The PAGE format was mentioned on the manual page but Homebrew's Tesseract version doesn't seem equipped with that option.
Analyzed Layout and Text Object (ALTO)
ALTO is based on an XML schema and details metadata about the layout and contents of physical text resources and is an extension of the Metadata Encoding and Transmission Schema for digital libraries.
Its development started during the Metadata Engine Project (2002) due to the need to store metadata about digital library text positioning. At the time, there was no standard for this kind of data.

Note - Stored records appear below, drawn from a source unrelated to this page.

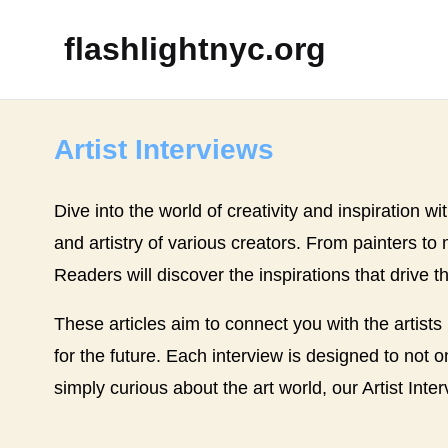
flashlightnyc.org
Artist Interviews
Dive into the world of creativity and inspiration wi
and artistry of various creators. From painters to
Readers will discover the inspirations that drive t
These articles aim to connect you with the artists
for the future. Each interview is designed to not o
simply curious about the art world, our Artist Inte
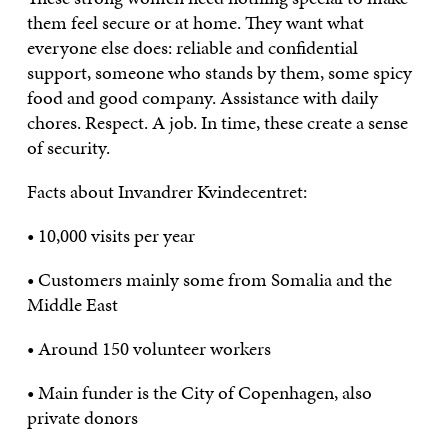
them feel secure or at home. They want what
everyone else does: reliable and confidential
support, someone who stands by them, some spicy
food and good company. Assistance with daily
chores. Respect. A job. In time, these create a sense
of security.
Facts about Invandrer Kvindecentret:
• 10,000 visits per year
• Customers mainly some from Somalia and the
Middle East
• Around 150 volunteer workers
• Main funder is the City of Copenhagen, also
private donors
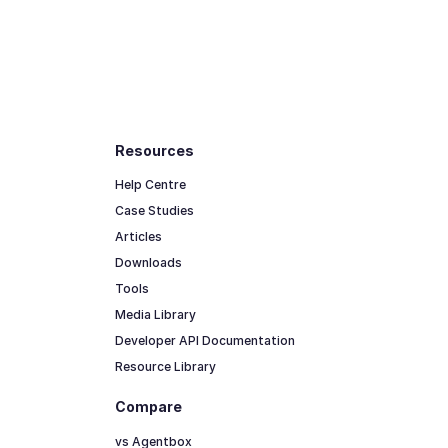
Resources
Help Centre
Case Studies
Articles
Downloads
Tools
Media Library
Developer API Documentation
Resource Library
Compare
vs Agentbox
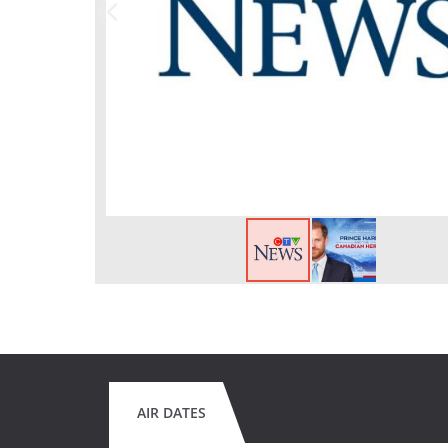
AIR DATES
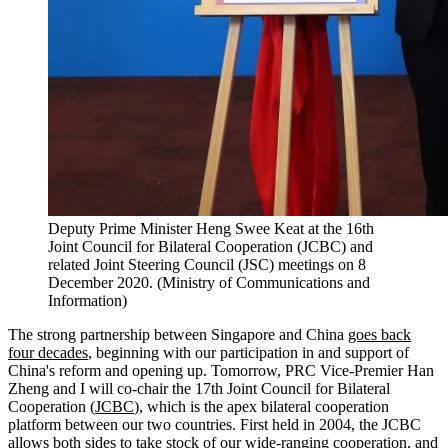
Deputy Prime Minister Heng Swee Keat at the 16th
Joint Council for Bilateral Cooperation (JCBC) and
related Joint Steering Council (JSC) meetings on 8
December 2020. (Ministry of Communications and
Information)
The strong partnership between Singapore and China
goes back
four decades
, beginning with our participation in and support of
China's reform and opening up. Tomorrow, PRC Vice-Premier Han
Zheng and I will co-chair the 17th Joint Council for Bilateral
Cooperation (
JCBC
), which is the apex bilateral cooperation
platform between our two countries. First held in 2004, the JCBC
allows both sides to take stock of our wide-ranging cooperation, and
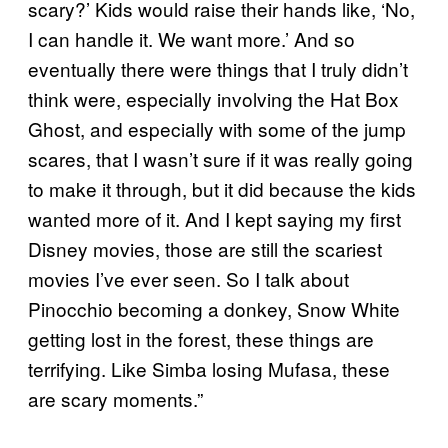
scary?’ Kids would raise their hands like, ‘No,
I can handle it. We want more.’ And so
eventually there were things that I truly didn’t
think were, especially involving the Hat Box
Ghost, and especially with some of the jump
scares, that I wasn’t sure if it was really going
to make it through, but it did because the kids
wanted more of it. And I kept saying my first
Disney movies, those are still the scariest
movies I’ve ever seen. So I talk about
Pinocchio becoming a donkey, Snow White
getting lost in the forest, these things are
terrifying. Like Simba losing Mufasa, these
are scary moments.”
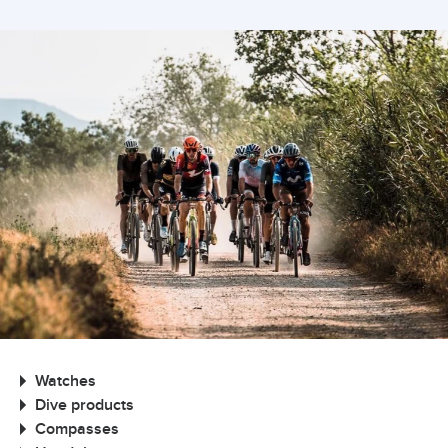
Watches
Dive products
Compasses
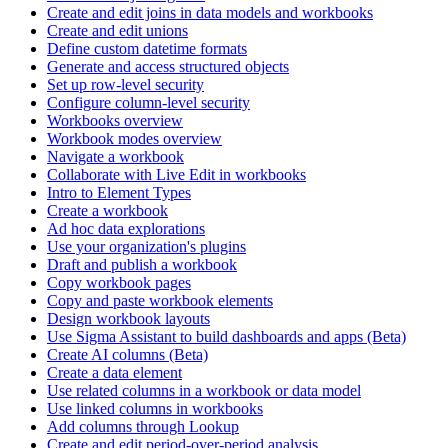
Create and edit joins in data models and workbooks
Create and edit unions
Define custom datetime formats
Generate and access structured objects
Set up row-level security
Configure column-level security
Workbooks overview
Workbook modes overview
Navigate a workbook
Collaborate with Live Edit in workbooks
Intro to Element Types
Create a workbook
Ad hoc data explorations
Use your organization's plugins
Draft and publish a workbook
Copy workbook pages
Copy and paste workbook elements
Design workbook layouts
Use Sigma Assistant to build dashboards and apps (Beta)
Create AI columns (Beta)
Create a data element
Use related columns in a workbook or data model
Use linked columns in workbooks
Add columns through Lookup
Create and edit period-over-period analysis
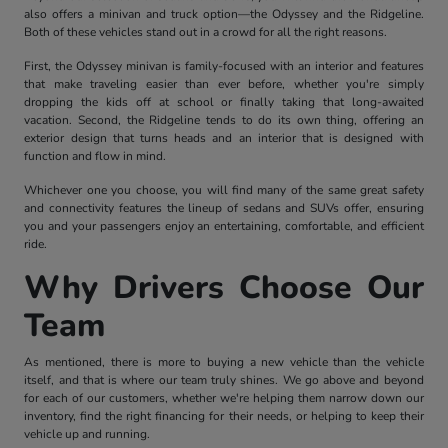
also offers a minivan and truck option—the Odyssey and the Ridgeline.
Both of these vehicles stand out in a crowd for all the right reasons.
First, the Odyssey minivan is family-focused with an interior and features
that make traveling easier than ever before, whether you're simply
dropping the kids off at school or finally taking that long-awaited
vacation. Second, the Ridgeline tends to do its own thing, offering an
exterior design that turns heads and an interior that is designed with
function and flow in mind.
Whichever one you choose, you will find many of the same great safety
and connectivity features the lineup of sedans and SUVs offer, ensuring
you and your passengers enjoy an entertaining, comfortable, and efficient
ride.
Why Drivers Choose Our
Team
As mentioned, there is more to buying a new vehicle than the vehicle
itself, and that is where our team truly shines. We go above and beyond
for each of our customers, whether we're helping them narrow down our
inventory, find the right financing for their needs, or helping to keep their
vehicle up and running.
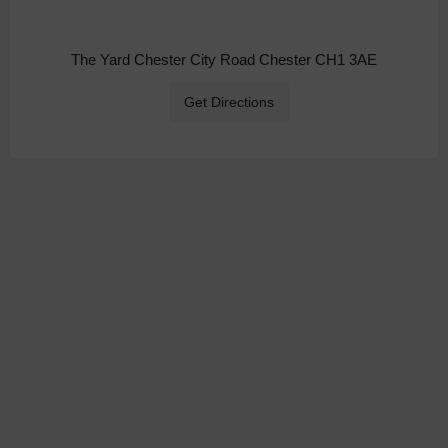
The Yard Chester City Road Chester CH1 3AE
Get Directions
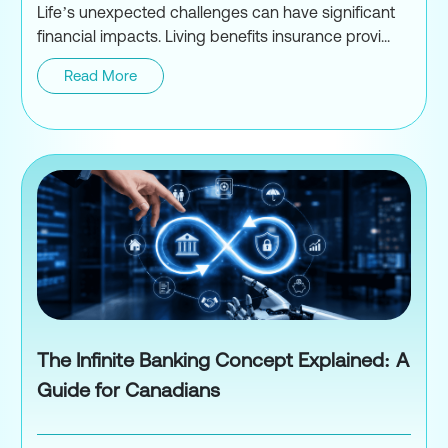
Life’s unexpected challenges can have significant
financial impacts. Living benefits insurance provi...
Read More
Living Benefits Insurance
The Infinite Banking Concept Explained: A
Guide for Canadians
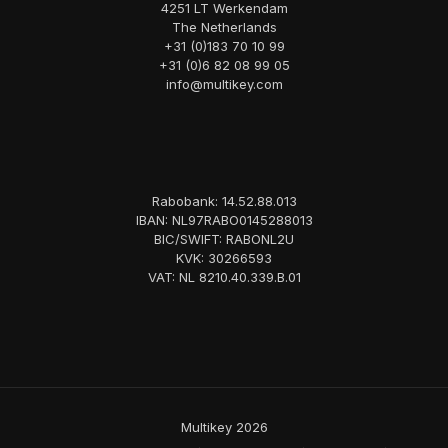
4251 LT Werkendam
The Netherlands
+31 (0)183 70 10 99
+31 (0)6 82 08 99 05
info@multikey.com
Rabobank: 14.52.88.013
IBAN: NL97RABO0145288013
BIC/SWIFT: RABONL2U
KVK: 30266593
VAT: NL 8210.40.339.B.01
Multikey 2026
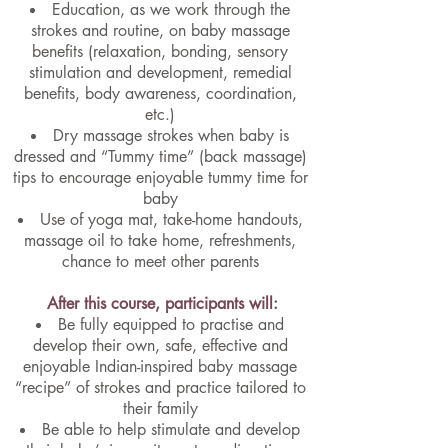
Education, as we work through the
strokes and routine, on baby massage
benefits (relaxation, bonding, sensory
stimulation and development, remedial
benefits, body awareness, coordination,
etc.)
Dry massage strokes when baby is
dressed and “Tummy time” (back massage)
tips to encourage enjoyable tummy time for
baby
Use of yoga mat, take-home handouts,
massage oil to take home, refreshments,
chance to meet other parents
After this course, participants will:
Be fully equipped to practise and
develop their own, safe, effective and
enjoyable Indian-inspired baby massage
“recipe” of strokes and practice tailored to
their family
Be able to help stimulate and develop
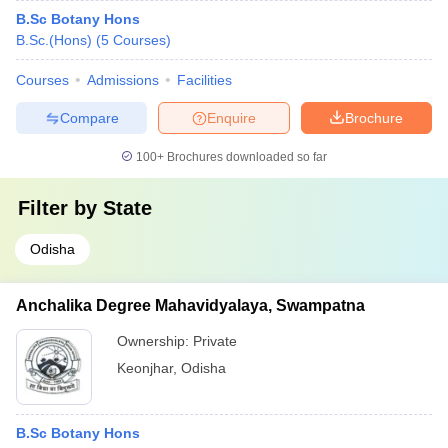
B.Sc Botany Hons
B.Sc.(Hons)
(
5
Courses
)
Courses
Admissions
Facilities
Compare
Enquire
Brochure
100+
Brochures downloaded so far
Filter by
State
Odisha
Anchalika Degree Mahavidyalaya, Swampatna
Ownership:
Private
Keonjhar
,
Odisha
B.Sc Botany Hons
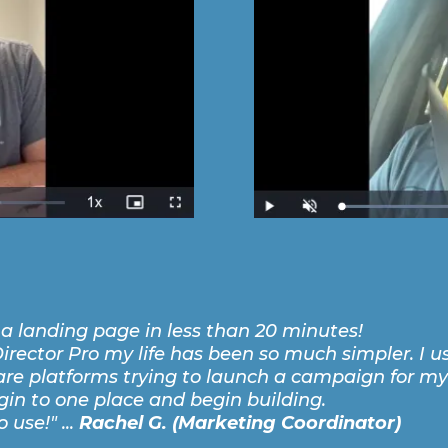
t a landing page in less than 20 minutes!
irector Pro my life has been so much simpler. I u
e platforms trying to launch a campaign for my
ogin to one place and begin building.
 use!" ...
Rachel G. (Marketing Coordinator)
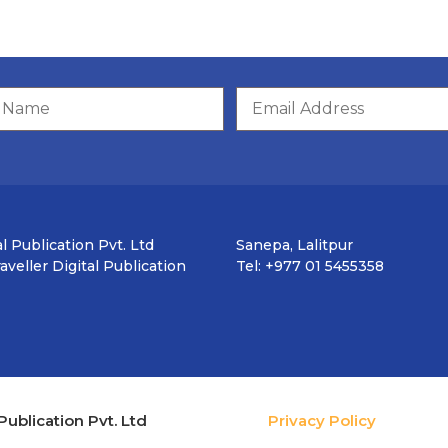
l Publication Pvt. Ltd
Sanepa, Lalitpur
veller Digital Publication
Tel: +977 01 5455358
Publication Pvt. Ltd
Privacy Policy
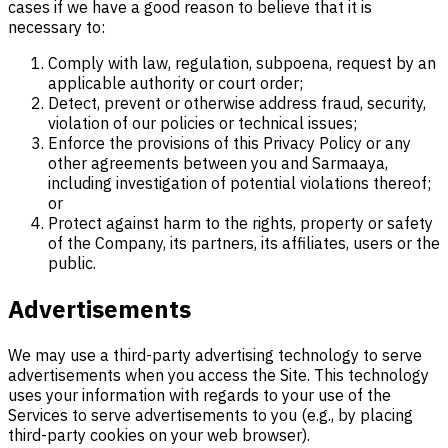
cases if we have a good reason to believe that it is
necessary to:
Comply with law, regulation, subpoena, request by an
applicable authority or court order;
Detect, prevent or otherwise address fraud, security,
violation of our policies or technical issues;
Enforce the provisions of this Privacy Policy or any
other agreements between you and Sarmaaya,
including investigation of potential violations thereof;
or
Protect against harm to the rights, property or safety
of the Company, its partners, its affiliates, users or the
public.
Advertisements
We may use a third-party advertising technology to serve
advertisements when you access the Site. This technology
uses your information with regards to your use of the
Services to serve advertisements to you (e.g., by placing
third-party cookies on your web browser).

The file I've got from analysing some pages with Tesseract didn't contain the <Styles>
section.
Only the <Description>
and <Layout>
sections were filled.
In the <Description>
section I got some metadata about the source data, the OCR processing, and the analysis results. Nothing too fancy.
[...]
<Description>
<MeasurementUnit>pixel</MeasurementUnit>
<sourceImageInformation>
<fileName>data/totally_legally_acquired_document_name/page10.jpg</fileName>
</sourceImageInformation>
<OCRProcessing ID="OCR_0">
<ocrProcessingStep>
<processingSoftware>
<softwareName>tesseract 5.3.4</softwareName>
</processingSoftware>
</ocrProcessingStep>
</OCRProcessing>
</Description>
[...]
The <Layout>
section contains the text layout metadata as the name suggests.
hOCR
hOCR was born due to the necessity of having a single format to represent intermediate and final OCR results.
At its basis, there are the XHTML and CSS formats. The OCR information is added using <div>
s and <span>
s becoming potentially invisible when a browser renders the result.
<?xml version="1.0" encoding="UTF-8"?>
<!DOCTYPE html PUBLIC "-//W3C//DTD XHTML 1.0 Transitional//EN"
"http://www.w3.org/TR/xhtml1/DTD/xhtml1-transitional.dtd">
<html xmlns="http://www.w3.org/1999/xhtml" xml:lang="en" lang="en">
<head>
<title></title>
<meta http-equiv="Content-Type" content="text/html;charset=utf-8"/>
<meta name='ocr-system' content='tesseract 5.3.4' />
<meta name='ocr-capabilities' content='ocr_page ocr_carea ocr_par ocr_line ocrx_word ocrp_wconf'/>
</head>
<body>
<div class='ocr_page' id='page_1' title='image "data/totally_legally_acquired_document_name/page10.jpg"; bbox 0 0 2466 3639; ppageno 0; scan_res 70 70'>
[...]
</div>
</body>
</html>
Thanks to its foundations being well-established web technologies, displaying the analysis output is quite painless thanks to projects like hocrjs.
You can put this tag (<script src="https://unpkg.com/hocrjs"></script>
) at the end of the document body and display the file by opening it with a web browser.
Voilà, now the browser will show you the document structure obtained from Tesseract!
Thanks to hocrjs I discovered Tampermonkey however I was unable to get it to work after loading the userscript.